In two's complement, -4 is represented as 0xfffffffc. When 0xfffffffc is represented as an unsigned int you'll get the number 4,294,967,292.

  • The bits change as adequate to fulfill the requirement that -1 == UINT_MAX, -2 == UINT_MAX - 1, etc.. (modulo arithmetic). Only for two's complement, bits do not change. The number for two's complement is high because it's the required result, not because of two's complement. – Johannes Schaub - litb Aug 20 '09 at 15:19
  • i think there will not be represented differently as u hv mentioned but interpreted differently.-4 will be in two's complement form ,so when it is interpreted as unsigned it is actually be interpreted as a very large number. – mawia Aug 20 '09 at 15:19
  • @litb I guess I'm taking liberties by assuming a certain representation.

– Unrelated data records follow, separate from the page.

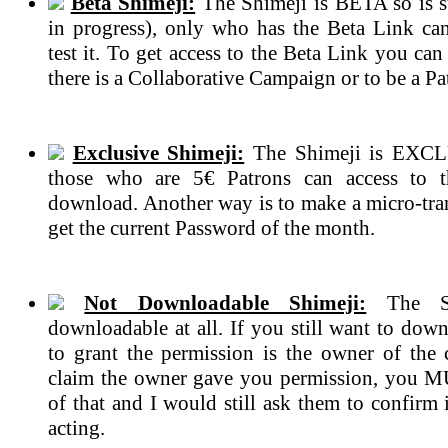
Beta Shimeji:
The Shimeji is BETA so is s
in progress), only who has the Beta Link ca
test it. To get access to the Beta Link you can
there is a Collaborative Campaign or to be a Pa
Exclusive Shimeji:
The Shimeji is EXCL
those who are 5€ Patrons can access to 
download. Another way is to make a micro-tran
get the current Password of the month.
Not Downloadable Shimeji:
The Sh
downloadable at all. If you still want to dow
to grant the permission is the owner of the c
claim the owner gave you permission, you 
of that and I would still ask them to confirm if
acting.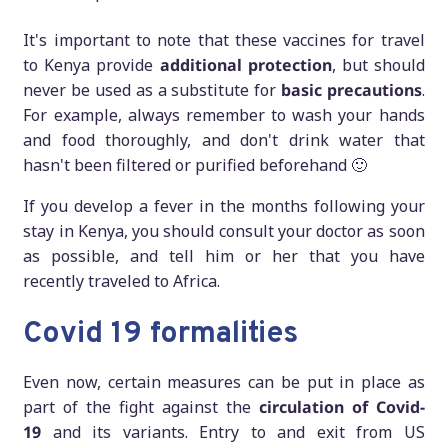
It's important to note that these vaccines for travel
to Kenya provide
additional protection
, but should
never be used as a substitute for
basic precautions
.
For example, always remember to wash your hands
and food thoroughly, and don't drink water that
hasn't been filtered or purified beforehand 🙂
If you develop a fever in the months following your
stay in Kenya, you should consult your doctor as soon
as possible, and tell him or her that you have
recently traveled to Africa.
Covid 19 formalities
Even now, certain measures can be put in place as
part of the fight against the
circulation of Covid-
19
and its variants. Entry to and exit from US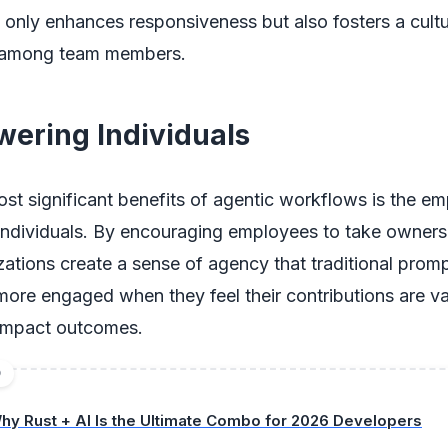
only enhances responsiveness but also fosters a cultu
n among team members.
wering Individuals
ost significant benefits of agentic workflows is the 
 individuals. By encouraging employees to take ownersh
zations create a sense of agency that traditional promp
more engaged when they feel their contributions are v
 impact outcomes.
D
hy Rust + AI Is the Ultimate Combo for 2026 Developers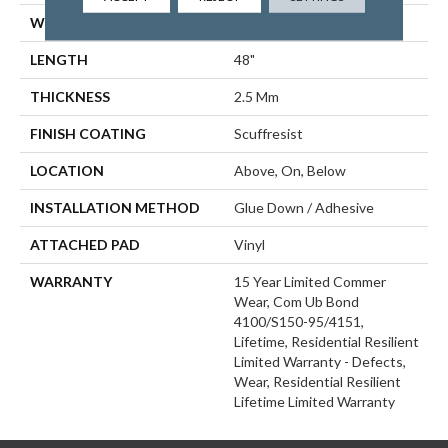
WIDTH
6"
LENGTH
48"
THICKNESS
2.5 Mm
FINISH COATING
Scuffresist
LOCATION
Above, On, Below
INSTALLATION METHOD
Glue Down / Adhesive
ATTACHED PAD
Vinyl
WARRANTY
15 Year Limited Commer
Wear, Com Ub Bond
4100/S150-95/4151,
Lifetime, Residential Resilient
Limited Warranty - Defects,
Wear, Residential Resilient
Lifetime Limited Warranty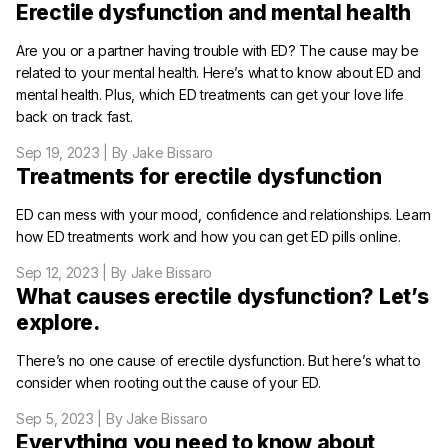
Erectile dysfunction and mental health
Are you or a partner having trouble with ED? The cause may be
related to your mental health. Here’s what to know about ED and
mental health. Plus, which ED treatments can get your love life
back on track fast.
Sep 19, 2023
| By Jake Bissaro
Treatments for erectile dysfunction
ED can mess with your mood, confidence and relationships. Learn
how ED treatments work and how you can get ED pills online.
Sep 12, 2023
| By Jake Bissaro
What causes erectile dysfunction? Let’s
explore.
There’s no one cause of erectile dysfunction. But here’s what to
consider when rooting out the cause of your ED.
Sep 5, 2023
| By Jake Bissaro
Everything you need to know about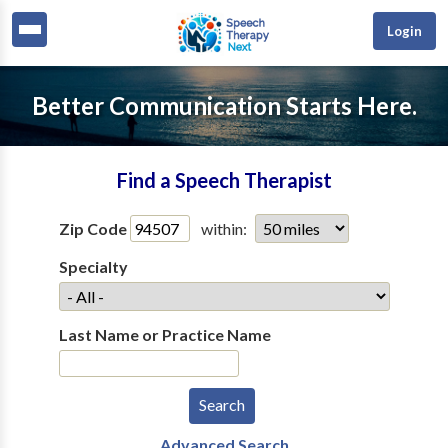
Login
Better Communication Starts Here.
Find a Speech Therapist
Zip Code
within:
Specialty
Last Name or Practice Name
Advanced Search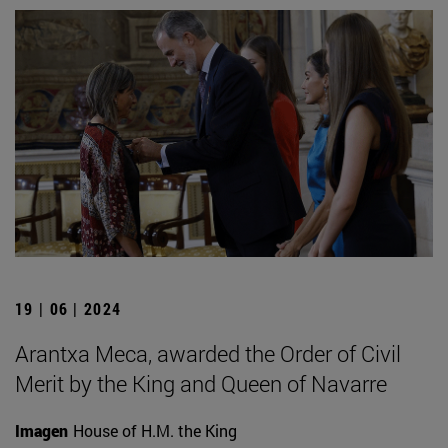
19 | 06 | 2024
Arantxa Meca, awarded the Order of Civil
Merit by the King and Queen of Navarre
Imagen
House of H.M. the King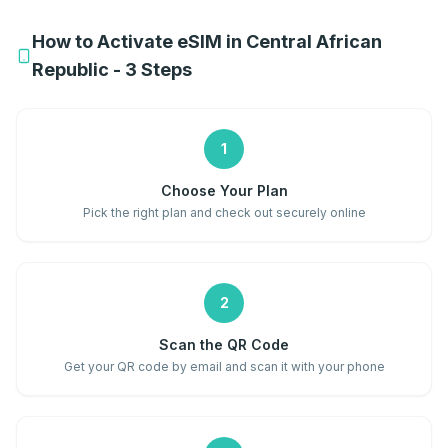
How to Activate eSIM in Central African
Republic - 3 Steps
1
Choose Your Plan
Pick the right plan and check out securely online
2
Scan the QR Code
Get your QR code by email and scan it with your phone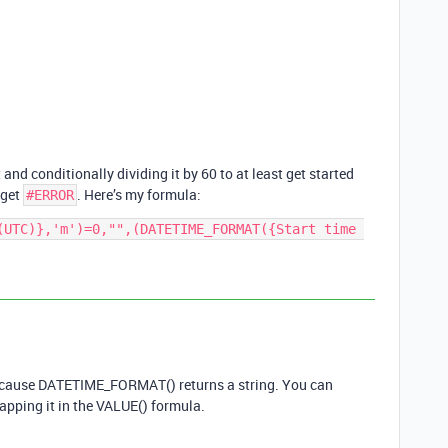
and conditionally dividing it by 60 to at least get started
 get
. Here’s my formula:
#ERROR
(UTC)},'m')=0,"",(DATETIME_FORMAT({Start time 
 because DATETIME_FORMAT() returns a string. You can
apping it in the VALUE() formula.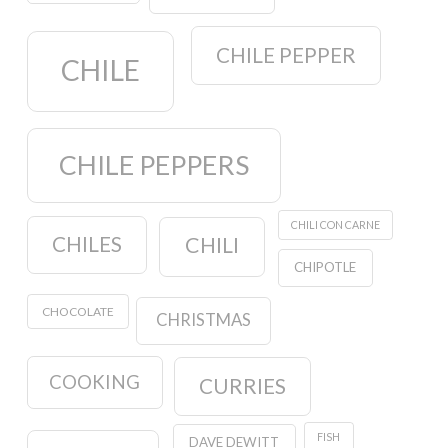
CHILE PEPPER
CHILE
CHILE PEPPERS
CHILI CON CARNE
CHILES
CHILI
CHIPOTLE
CHOCOLATE
CHRISTMAS
COOKING
CURRIES
FISH
DAVE DEWITT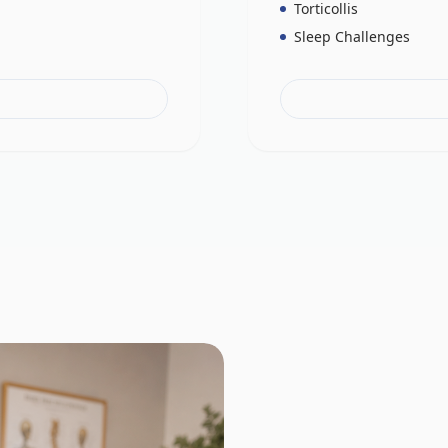
Torticollis
Sleep Challenges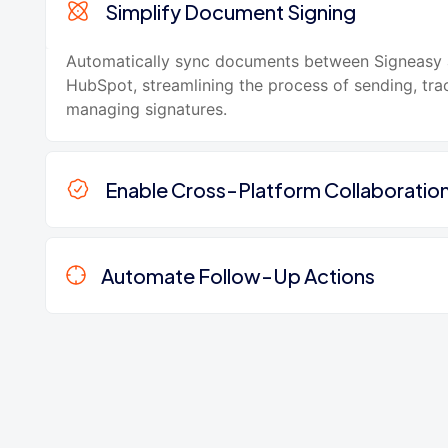
Simplify Document Signing
Automatically sync documents between Signeasy
HubSpot, streamlining the process of sending, tra
managing signatures.
Enable Cross-Platform Collaboratio
Automate Follow-Up Actions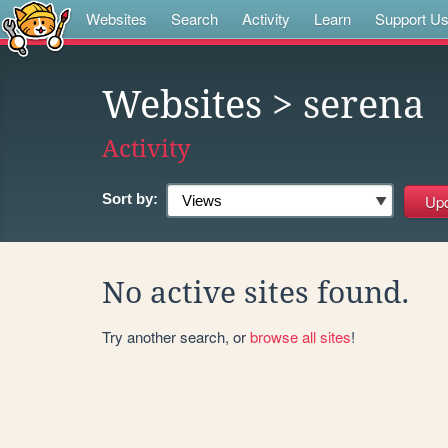
Websites
Search
Activity
Learn
Support U
Websites
> serena
Activity
Sort by:
No active sites found.
Try another search, or
browse all sites
!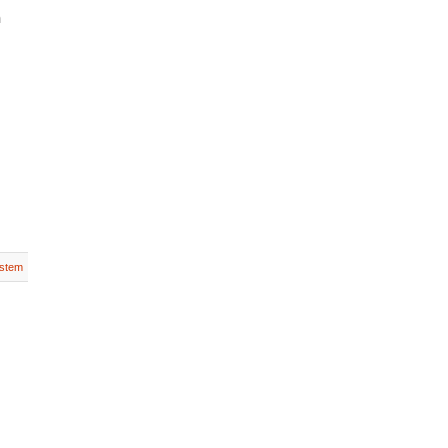
n
stem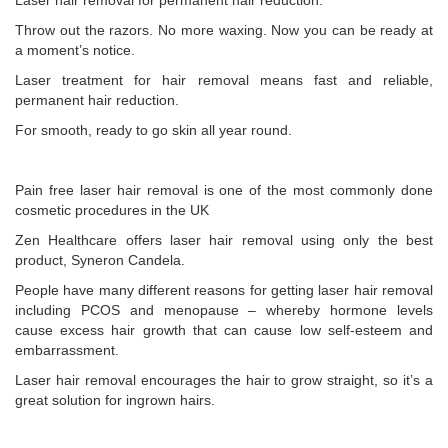
Laser hair removal for permanent hair reduction.
Throw out the razors. No more waxing. Now you can be ready at
a moment’s notice.
Laser treatment for hair removal means fast and reliable,
permanent hair reduction.
For smooth, ready to go skin all year round.
Pain free laser hair removal is one of the most commonly done
cosmetic procedures in the UK
Zen Healthcare offers laser hair removal using only the best
product, Syneron Candela.
People have many different reasons for getting laser hair removal
including PCOS and menopause – whereby hormone levels
cause excess hair growth that can cause low self-esteem and
embarrassment.
Laser hair removal encourages the hair to grow straight, so it’s a
great solution for ingrown hairs.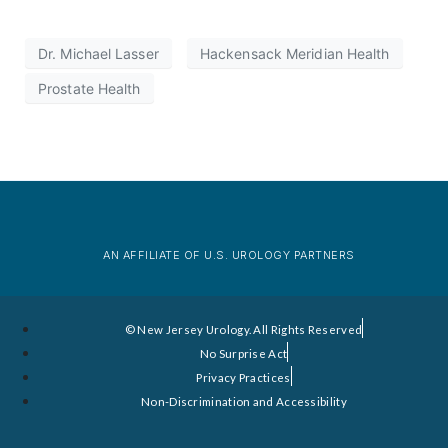
Dr. Michael Lasser
Hackensack Meridian Health
Prostate Health
AN AFFILIATE OF U.S. UROLOGY PARTNERS
© New Jersey Urology. All Rights Reserved
No Surprise Act
Privacy Practices
Non-Discrimination and Accessibility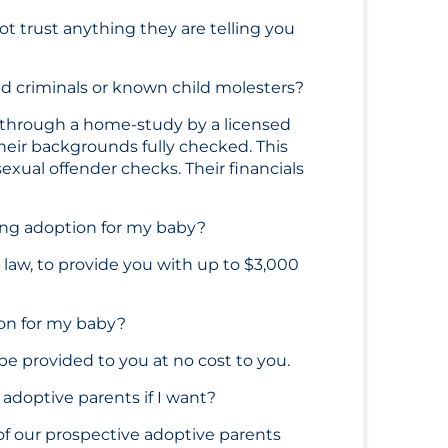
not trust anything they are telling you
ed criminals or known child molesters?
 through a home-study by a licensed
heir backgrounds fully checked. This
exual offender checks. Their financials
ring adoption for my baby?
a law, to provide you with up to $3,000
ion for my baby?
 provided to you at no cost to you.
 adoptive parents if I want?
 of our prospective adoptive parents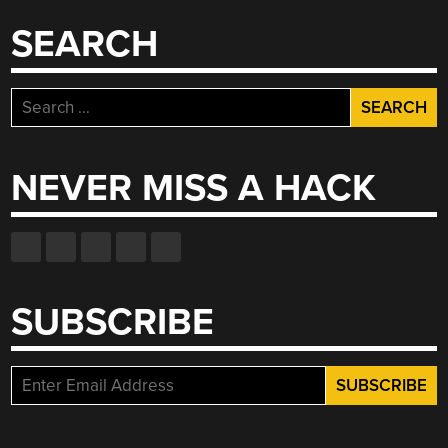
SEARCH
Search
for:
NEVER MISS A HACK
SUBSCRIBE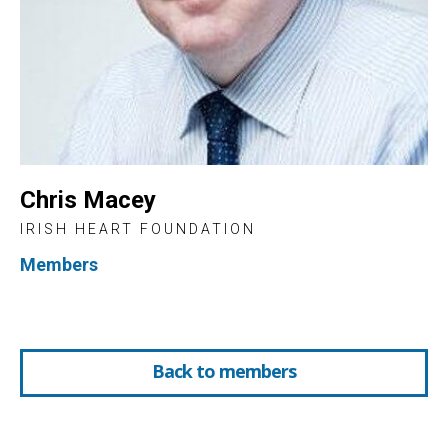
Chris Macey
IRISH HEART FOUNDATION
Members
Back to members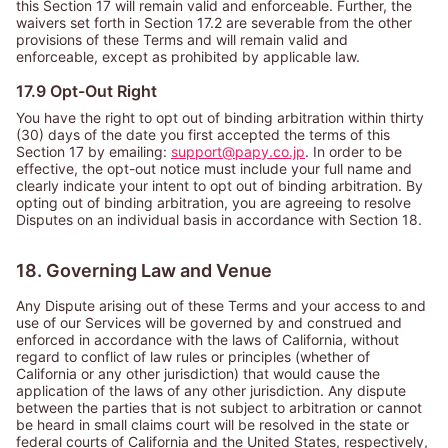
this Section 17 will remain valid and enforceable. Further, the
waivers set forth in Section 17.2 are severable from the other
provisions of these Terms and will remain valid and
enforceable, except as prohibited by applicable law.
17.9 Opt-Out Right
You have the right to opt out of binding arbitration within thirty
(30) days of the date you first accepted the terms of this
Section 17 by emailing:
support@papy.co.jp
. In order to be
effective, the opt-out notice must include your full name and
clearly indicate your intent to opt out of binding arbitration. By
opting out of binding arbitration, you are agreeing to resolve
Disputes on an individual basis in accordance with Section 18.
18. Governing Law and Venue
Any Dispute arising out of these Terms and your access to and
use of our Services will be governed by and construed and
enforced in accordance with the laws of California, without
regard to conflict of law rules or principles (whether of
California or any other jurisdiction) that would cause the
application of the laws of any other jurisdiction. Any dispute
between the parties that is not subject to arbitration or cannot
be heard in small claims court will be resolved in the state or
federal courts of California and the United States, respectively,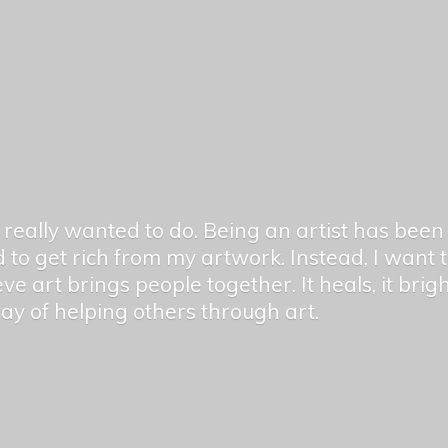
er really wanted to do. Being an artist has be
 to get rich from my artwork. Instead, I want
ieve art brings people together. It heals, it bri
 way of helping others
through art.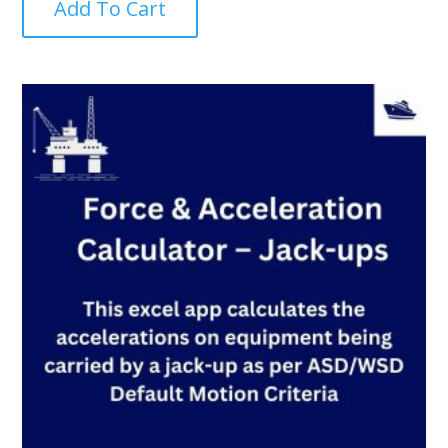
Add To Cart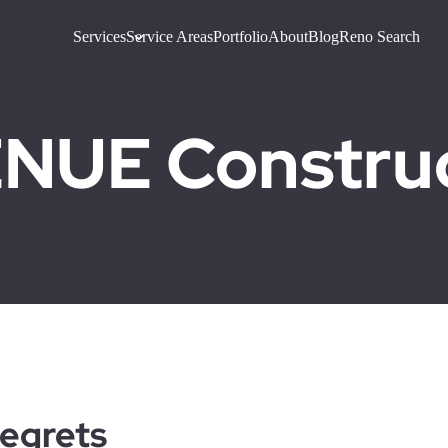
Services
Service Areas
Portfolio
About
Blog
Reno Search
UE Construct
egrets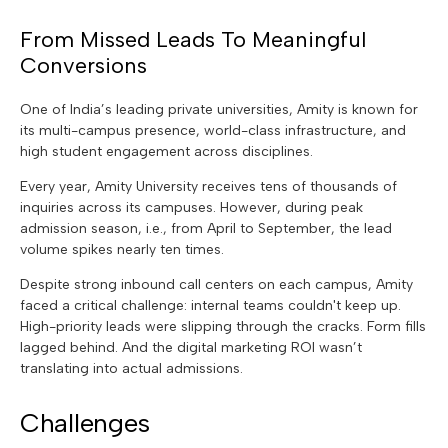
From Missed Leads To Meaningful
Conversions
One of India’s leading private universities, Amity is known for
its multi-campus presence, world-class infrastructure, and
high student engagement across disciplines.
Every year, Amity University receives tens of thousands of
inquiries across its campuses. However, during peak
admission season, i.e., from April to September, the lead
volume spikes nearly ten times.
Despite strong inbound call centers on each campus, Amity
faced a critical challenge: internal teams couldn't keep up.
High-priority leads were slipping through the cracks. Form fills
lagged behind. And the digital marketing ROI wasn’t
translating into actual admissions.
Challenges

Officially, two's complement is not the only representation for integers when it comes to the C standard, but it's probably the most likely. – Andrew Keeton Aug 20 '09 at 15:22
  • I did not say you are wrong nor did i eventually downvote you or something, but i clarified what you said in your answer, because it sounds like that the bits don't change in all cases. If you were on a one's complement machine and did unsigned int a = -1; then the bits change from 111...110 to 111...111, for example. On a sign-magnitude, they go from 100....001 to 111...111. – Johannes Schaub - litb Aug 20 '09 at 15:27

You have to remember that fundamentally you're working with bits. So you can assign a value of -4 to an unsigned integer and this will place a series of bits into that memory location. Those bits can be interpreted as -4 in certain circumstances. One such circumstance is the obvious one: you've told the compiler/system that the bits in that memory location should be interpreted as a two's compliment signed number. So if you do printf("%s",i) prtinf does its magic and converts the two's compliment number to a magnitude and sign. The magnitude will be 4 and the sign will be negative, so it displays '-4'.

However, if you tell the compiler that the data at that memory location is not signed then the bits don't change but instead their interpretation does. So when you do your addition, store the result in an unsigned integer memory location and then call printf on the result it doesn't bother looking for the sign because by definition it is always positive. It calculates the magnitude and prints it. The magnitude will be off because the sign information is still encoded in the bits but it's treated as magnitude information.